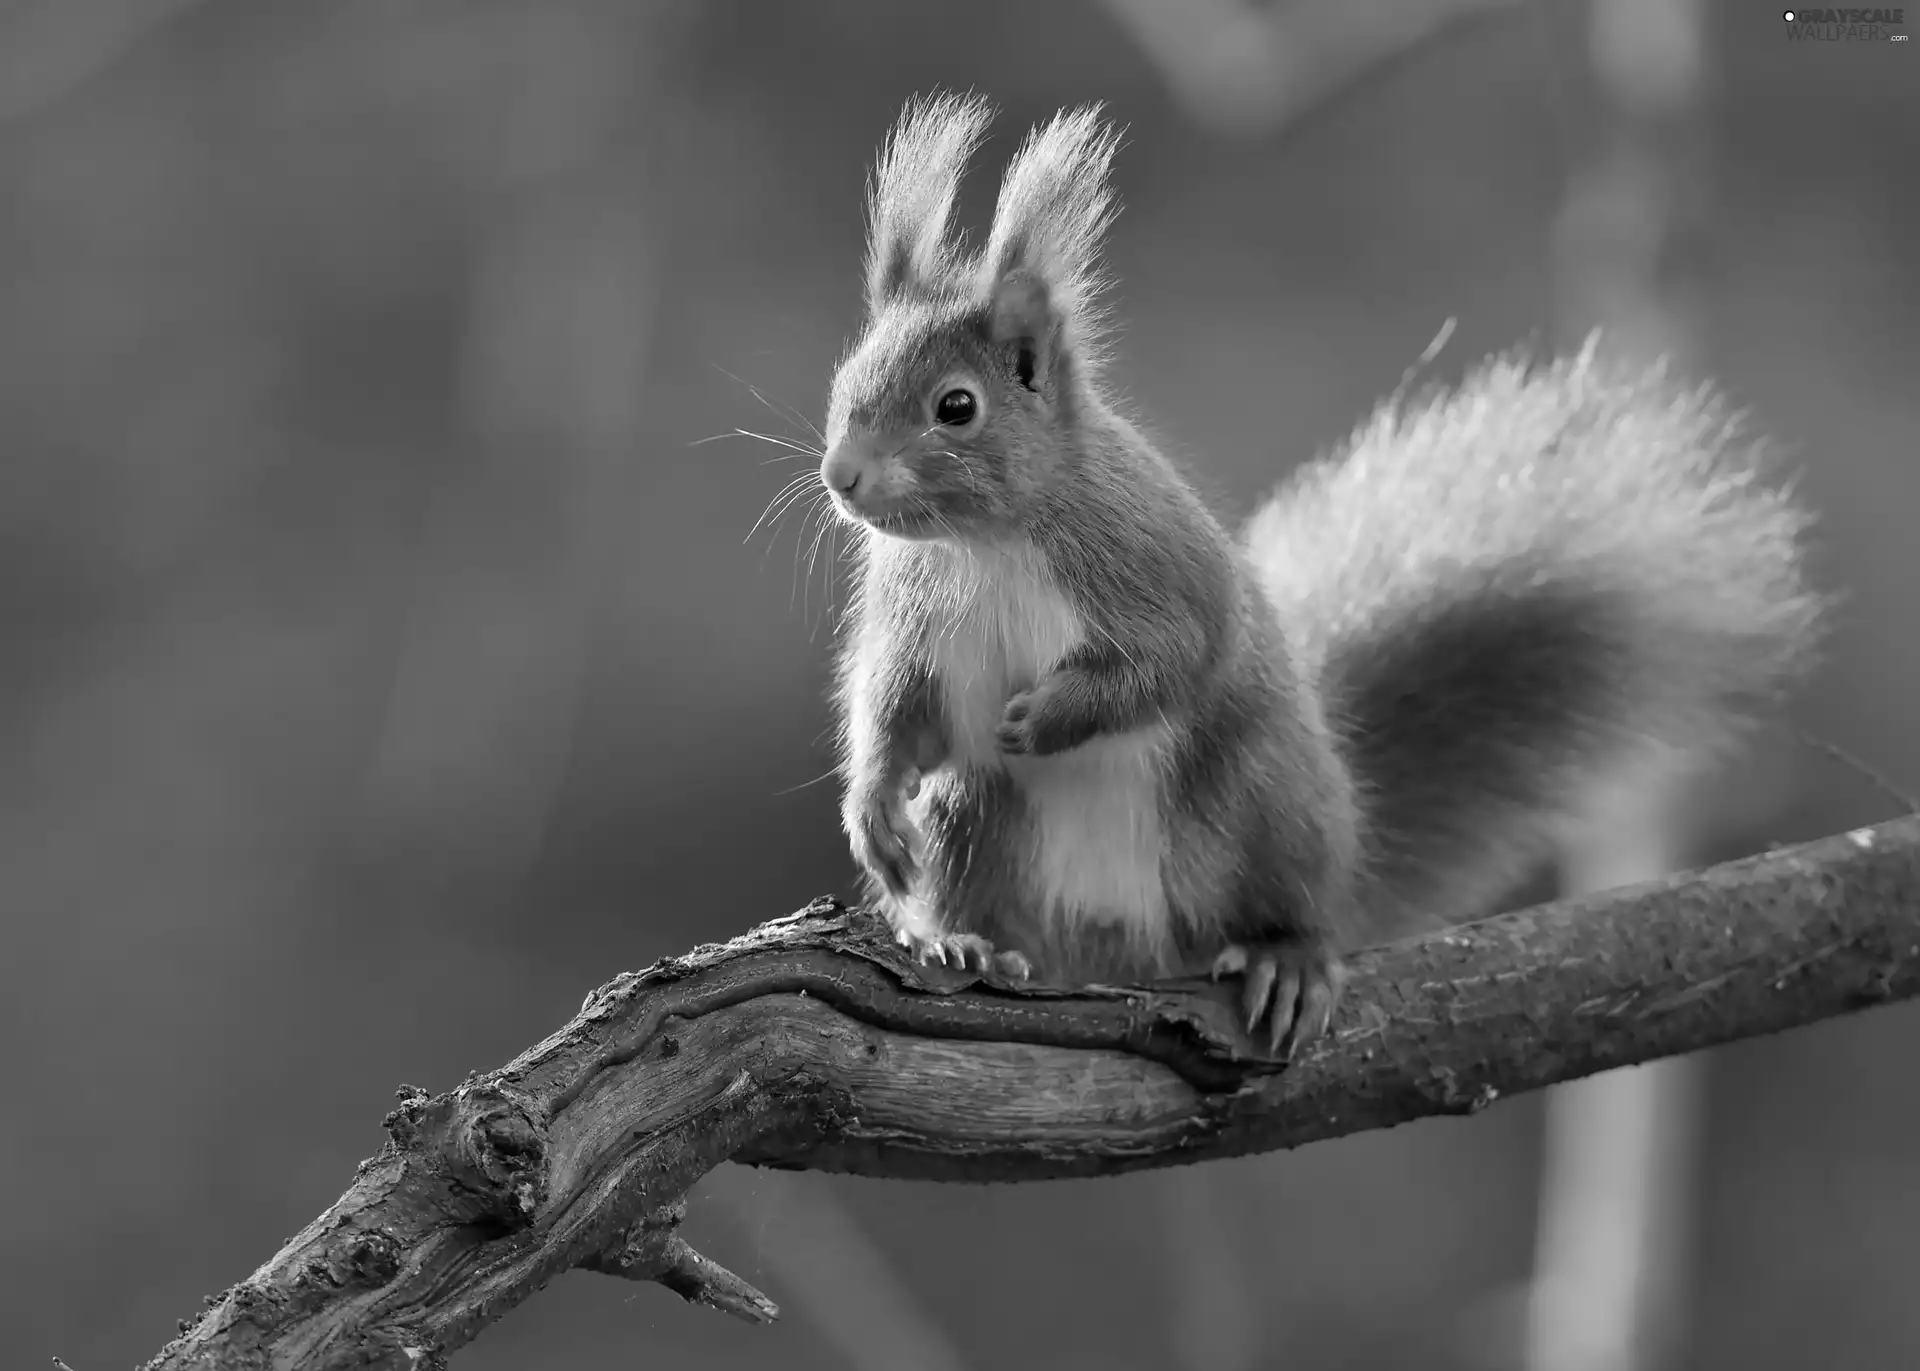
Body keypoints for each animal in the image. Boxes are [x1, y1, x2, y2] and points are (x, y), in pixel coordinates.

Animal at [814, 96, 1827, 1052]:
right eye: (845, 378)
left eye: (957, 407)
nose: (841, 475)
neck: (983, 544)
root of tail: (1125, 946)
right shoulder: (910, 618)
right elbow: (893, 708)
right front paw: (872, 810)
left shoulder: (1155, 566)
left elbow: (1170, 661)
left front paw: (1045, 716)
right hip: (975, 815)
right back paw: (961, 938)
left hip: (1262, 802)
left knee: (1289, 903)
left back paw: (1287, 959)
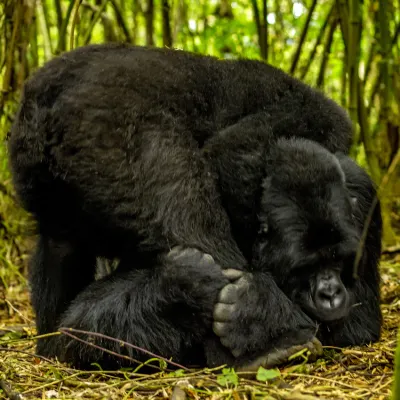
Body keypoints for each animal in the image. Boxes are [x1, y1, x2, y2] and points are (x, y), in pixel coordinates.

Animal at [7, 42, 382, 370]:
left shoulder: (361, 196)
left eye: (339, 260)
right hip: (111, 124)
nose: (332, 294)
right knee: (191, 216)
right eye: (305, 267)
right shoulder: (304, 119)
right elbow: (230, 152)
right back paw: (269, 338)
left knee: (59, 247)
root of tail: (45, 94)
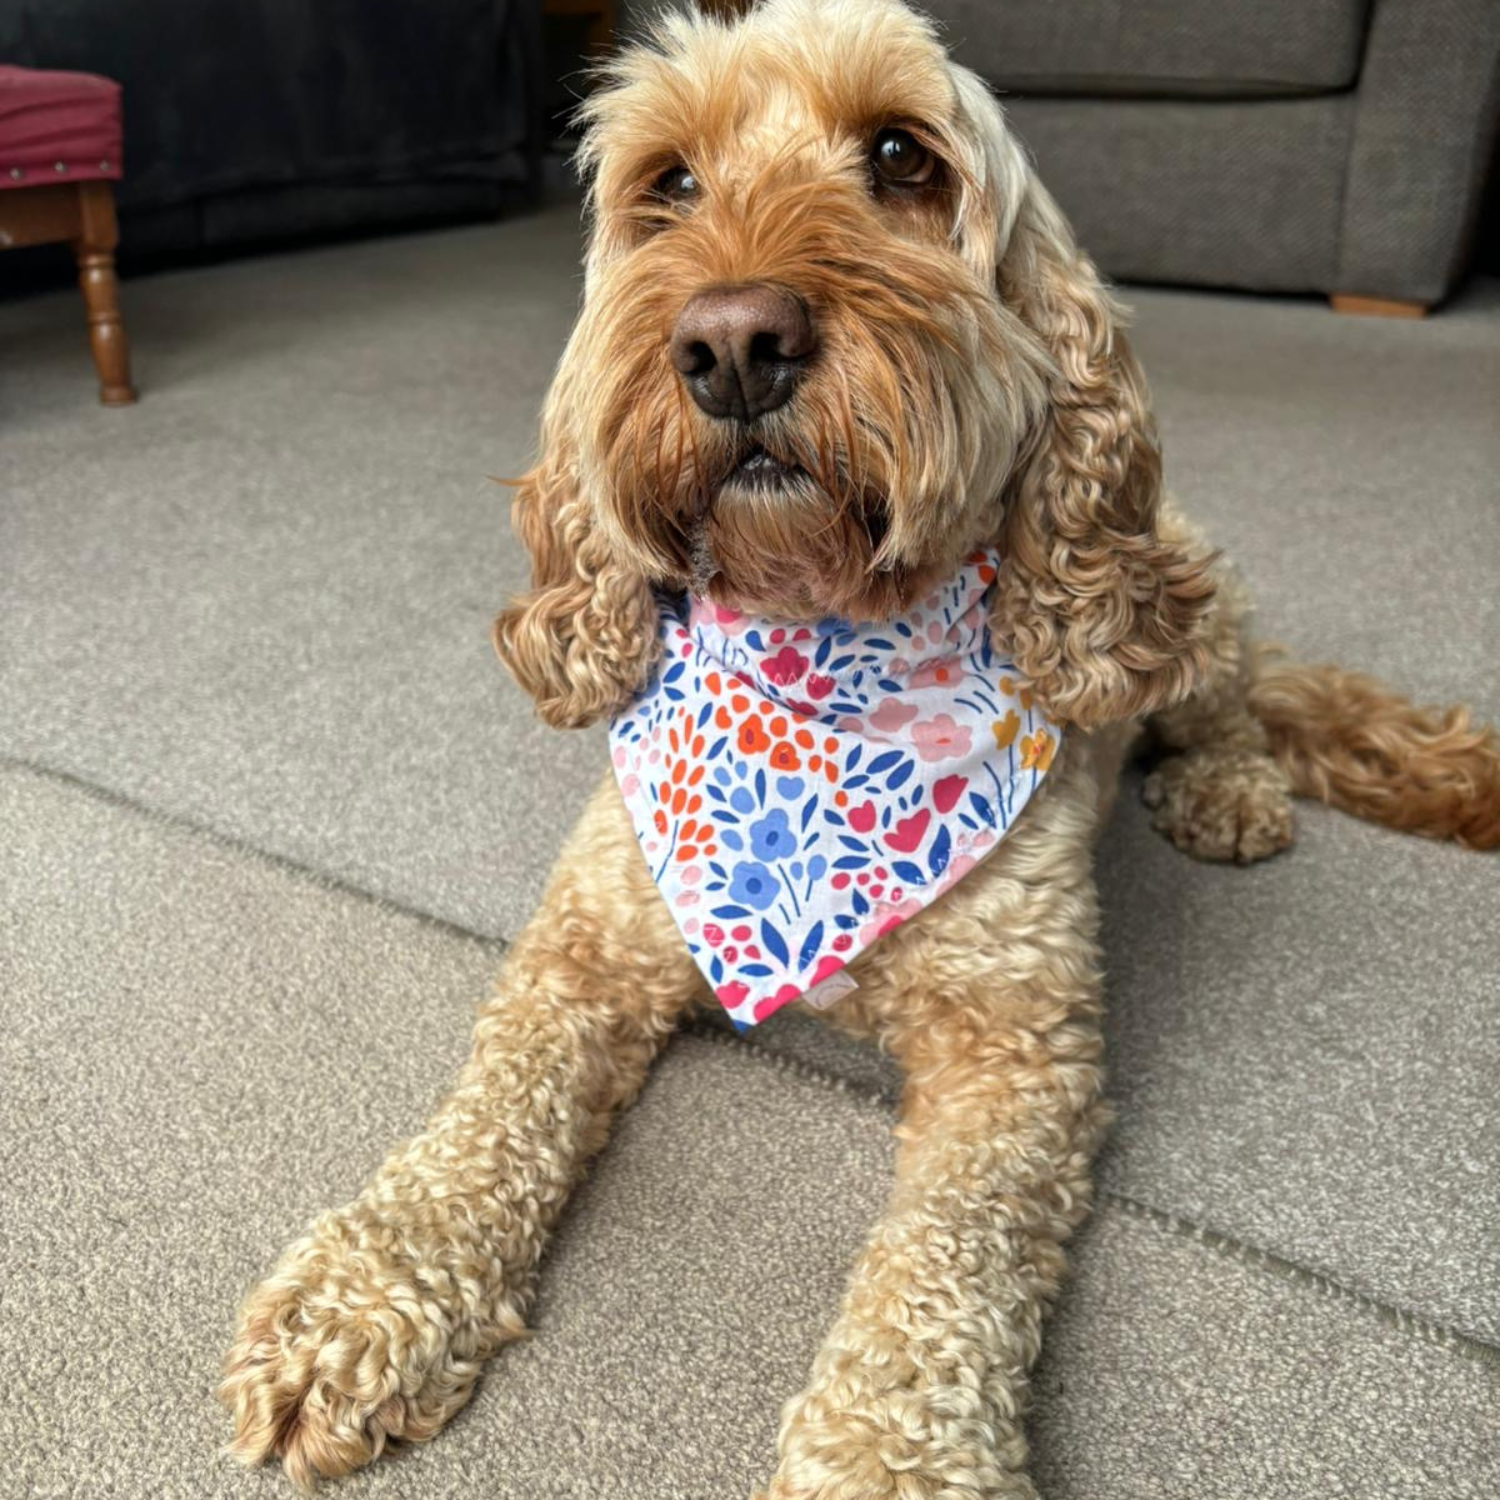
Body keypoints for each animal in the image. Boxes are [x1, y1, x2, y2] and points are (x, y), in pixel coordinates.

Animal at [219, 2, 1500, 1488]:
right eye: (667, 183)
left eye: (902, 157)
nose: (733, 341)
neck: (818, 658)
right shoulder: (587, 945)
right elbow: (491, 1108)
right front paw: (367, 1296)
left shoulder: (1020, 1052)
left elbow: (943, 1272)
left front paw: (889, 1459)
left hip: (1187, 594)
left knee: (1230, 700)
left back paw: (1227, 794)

───

→ Work instruction
Working down from the line that contains "right elbow: (491, 1108)", retype each line exactly through the last line of the data, and give nothing else.

→ Answer to this task
right elbow: (491, 1108)
right front paw: (367, 1296)
left shoulder: (1020, 1052)
left elbow: (943, 1272)
left front paw: (889, 1459)
left hip: (1187, 594)
left knee: (1230, 700)
left back paw: (1227, 794)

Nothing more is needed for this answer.